- **Aim of the exercise**: Give again, word for word, every line below from the one that has "(usegerberattributes no)" through the one that has "(hpglpennumber 1)", both included, and no others.

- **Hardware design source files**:
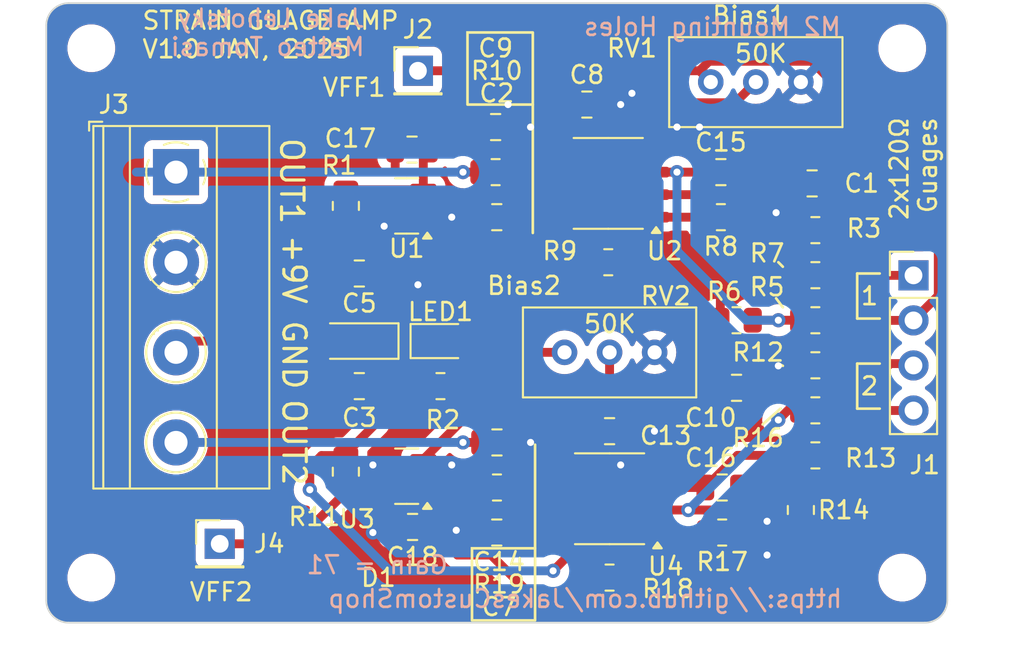
<source format=kicad_pcb>
(kicad_pcb
	(version 20240108)
	(generator "pcbnew")
	(generator_version "8.0")
	(general
		(thickness 1.6)
		(legacy_teardrops no)
	)
	(paper "A4")
	(layers
		(0 "F.Cu" signal)
		(31 "B.Cu" signal)
		(32 "B.Adhes" user "B.Adhesive")
		(33 "F.Adhes" user "F.Adhesive")
		(34 "B.Paste" user)
		(35 "F.Paste" user)
		(36 "B.SilkS" user "B.Silkscreen")
		(37 "F.SilkS" user "F.Silkscreen")
		(38 "B.Mask" user)
		(39 "F.Mask" user)
		(40 "Dwgs.User" user "User.Drawings")
		(41 "Cmts.User" user "User.Comments")
		(42 "Eco1.User" user "User.Eco1")
		(43 "Eco2.User" user "User.Eco2")
		(44 "Edge.Cuts" user)
		(45 "Margin" user)
		(46 "B.CrtYd" user "B.Courtyard")
		(47 "F.CrtYd" user "F.Courtyard")
		(48 "B.Fab" user)
		(49 "F.Fab" user)
		(50 "User.1" user)
		(51 "User.2" user)
		(52 "User.3" user)
		(53 "User.4" user)
		(54 "User.5" user)
		(55 "User.6" user)
		(56 "User.7" user)
		(57 "User.8" user)
		(58 "User.9" user)
	)
	(setup
		(stackup
			(layer "F.SilkS"
				(type "Top Silk Screen")
			)
			(layer "F.Paste"
				(type "Top Solder Paste")
			)
			(layer "F.Mask"
				(type "Top Solder Mask")
				(thickness 0.01)
			)
			(layer "F.Cu"
				(type "copper")
				(thickness 0.035)
			)
			(layer "dielectric 1"
				(type "core")
				(thickness 1.51)
				(material "FR4")
				(epsilon_r 4.5)
				(loss_tangent 0.02)
			)
			(layer "B.Cu"
				(type "copper")
				(thickness 0.035)
			)
			(layer "B.Mask"
				(type "Bottom Solder Mask")
				(thickness 0.01)
			)
			(layer "B.Paste"
				(type "Bottom Solder Paste")
			)
			(layer "B.SilkS"
				(type "Bottom Silk Screen")
			)
			(copper_finish "None")
			(dielectric_constraints no)
		)
		(pad_to_mask_clearance 0)
		(allow_soldermask_bridges_in_footprints no)
		(pcbplotparams
			(layerselection 0x00010fc_ffffffff)
			(plot_on_all_layers_selection 0x0000000_00000000)
			(disableapertmacros no)
			(usegerberextensions yes)
			(usegerberattributes no)
			(usegerberadvancedattributes no)
			(creategerberjobfile no)
			(dashed_line_dash_ratio 12.000000)
			(dashed_line_gap_ratio 3.000000)
			(svgprecision 6)
			(plotframeref no)
			(viasonmask no)
			(mode 1)
			(useauxorigin no)
			(hpglpennumber 1)
			(hpglpenspeed 20)
			(hpglpendiameter 15.000000)
			(pdf_front_fp_property_popups yes)
			(pdf_back_fp_property_popups yes)
			(dxfpolygonmode yes)
			(dxfimperialunits yes)
			(dxfusepcbnewfont yes)
			(psnegative no)
			(psa4output no)
			(plotreference yes)
			(plotvalue no)
			(plotfptext yes)
			(plotinvisibletext no)
			(sketchpadsonfab no)
			(subtractmaskfromsilk yes)
			(outputformat 1)
			(mirror no)
			(drillshape 0)
			(scaleselection 1)
			(outputdirectory "GERBERs/")
		)
	)
	(net 0 "")
	(net 1 "/Amp1/B1")
	(net 2 "GND")
	(net 3 "VCC")
	(net 4 "Net-(U2B-+)")
	(net 5 "/Amp1/OUT")
	(net 6 "/Amp2/B1")
	(net 7 "Net-(U4B-+)")
	(net 8 "/Amp2/OUT")
	(net 9 "+9V")
	(net 10 "Net-(LED1-A)")
	(net 11 "Net-(U2A--)")
	(net 12 "Net-(R8-Pad2)")
	(net 13 "Net-(U2B--)")
	(net 14 "Net-(U4A--)")
	(net 15 "Net-(R17-Pad2)")
	(net 16 "Net-(U4B--)")
	(net 17 "/Amp1/VFF")
	(net 18 "/Amp2/VFF")
	(net 19 "Net-(U2A-+)")
	(net 20 "Net-(U4A-+)")
	(footprint "Capacitor_SMD:C_0805_2012Metric" (layer "F.Cu") (at 198.755 40.64 180))
	(footprint "Capacitor_SMD:C_0805_2012Metric" (layer "F.Cu") (at 191.005 43.815 180))
	(footprint "Potentiometer_THT:Potentiometer_Bourns_3296W_Vertical" (layer "F.Cu") (at 207.655 48.26))
	(footprint "Diode_SMD:D_SOD-123F" (layer "F.Cu") (at 191.005 47.625 180))
	(footprint "Capacitor_SMD:C_0805_2012Metric" (layer "F.Cu") (at 194.0075 58.105 180))
	(footprint "Resistor_SMD:R_0805_2012Metric" (layer "F.Cu") (at 190.246 40.005 90))
	(footprint "MountingHole:MountingHole_2.2mm_M2" (layer "F.Cu") (at 221.615 31.115))
	(footprint "Resistor_SMD:R_0805_2012Metric" (layer "F.Cu") (at 211.39 40.64 180))
	(footprint "Resistor_SMD:R_0805_2012Metric" (layer "F.Cu") (at 190.246 54.991 -90))
	(footprint "Resistor_SMD:R_0805_2012Metric" (layer "F.Cu") (at 198.69 38.1 180))
	(footprint "Package_TO_SOT_SMD:SOT-23" (layer "F.Cu") (at 193.675 40.005 180))
	(footprint "Capacitor_SMD:C_0805_2012Metric" (layer "F.Cu") (at 198.755 58.42 180))
	(footprint "Capacitor_SMD:C_0805_2012Metric" (layer "F.Cu") (at 193.9775 36.83 180))
	(footprint "Package_TO_SOT_SMD:SOT-23" (layer "F.Cu") (at 193.675 55.245 180))
	(footprint "Resistor_SMD:R_0805_2012Metric" (layer "F.Cu") (at 212.2725 46.45 180))
	(footprint "Package_SO:SOIC-8_3.9x4.9mm_P1.27mm" (layer "F.Cu") (at 205.04 38.735 180))
	(footprint "Connector_PinHeader_2.54mm:PinHeader_1x04_P2.54mm_Vertical" (layer "F.Cu") (at 222.25 43.92))
	(footprint "Resistor_SMD:R_0805_2012Metric" (layer "F.Cu") (at 198.765 55.88 180))
	(footprint "Capacitor_SMD:C_0805_2012Metric" (layer "F.Cu") (at 198.69 35.56))
	(footprint "Capacitor_SMD:C_0805_2012Metric" (layer "F.Cu") (at 216.535 38.735))
	(footprint "Resistor_SMD:R_0805_2012Metric" (layer "F.Cu") (at 205.115 60.96 180))
	(footprint "Resistor_SMD:R_0805_2012Metric" (layer "F.Cu") (at 216.7175 54.07 180))
	(footprint "Resistor_SMD:R_0805_2012Metric" (layer "F.Cu") (at 216.7175 46.45 180))
	(footprint "Resistor_SMD:R_0805_2012Metric" (layer "F.Cu") (at 216.7175 43.91 180))
	(footprint "MountingHole:MountingHole_2.2mm_M2" (layer "F.Cu") (at 175.895 60.96))
	(footprint "Connector_PinHeader_2.54mm:PinHeader_1x01_P2.54mm_Vertical" (layer "F.Cu") (at 194.31 32.385))
	(footprint "Capacitor_SMD:C_0805_2012Metric" (layer "F.Cu") (at 211.465 55.88))
	(footprint "MountingHole:MountingHole_2.2mm_M2" (layer "F.Cu") (at 221.615 60.96))
	(footprint "Resistor_SMD:R_0805_2012Metric" (layer "F.Cu") (at 216.7175 48.99 180))
	(footprint "Resistor_SMD:R_0805_2012Metric" (layer "F.Cu") (at 205.04 43.18 180))
	(footprint "Resistor_SMD:R_0805_2012Metric" (layer "F.Cu") (at 195.58 50.165))
	(footprint "Resistor_SMD:R_0805_2012Metric" (layer "F.Cu") (at 211.465 58.42 180))
	(footprint "Capacitor_SMD:C_0805_2012Metric" (layer "F.Cu") (at 191.005 50.165 180))
	(footprint "Resistor_SMD:R_0805_2012Metric" (layer "F.Cu") (at 216.7175 41.37 180))
	(footprint "MountingHole:MountingHole_2.2mm_M2" (layer "F.Cu") (at 175.895 31.115))
	(footprint "Connector_PinHeader_2.54mm:PinHeader_1x01_P2.54mm_Vertical" (layer "F.Cu") (at 183.134 59.055))
	(footprint "Package_SO:SOIC-8_3.9x4.9mm_P1.27mm" (layer "F.Cu") (at 205.115 56.515 180))
	(footprint "LED_SMD:LED_0805_2012Metric" (layer "F.Cu") (at 195.58 47.625))
	(footprint "Capacitor_SMD:C_0805_2012
... [232775 chars truncated]
</source>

- **Answer box**:
			(usegerberattributes no)
			(usegerberadvancedattributes no)
			(creategerberjobfile no)
			(dashed_line_dash_ratio 12.000000)
			(dashed_line_gap_ratio 3.000000)
			(svgprecision 6)
			(plotframeref no)
			(viasonmask no)
			(mode 1)
			(useauxorigin no)
			(hpglpennumber 1)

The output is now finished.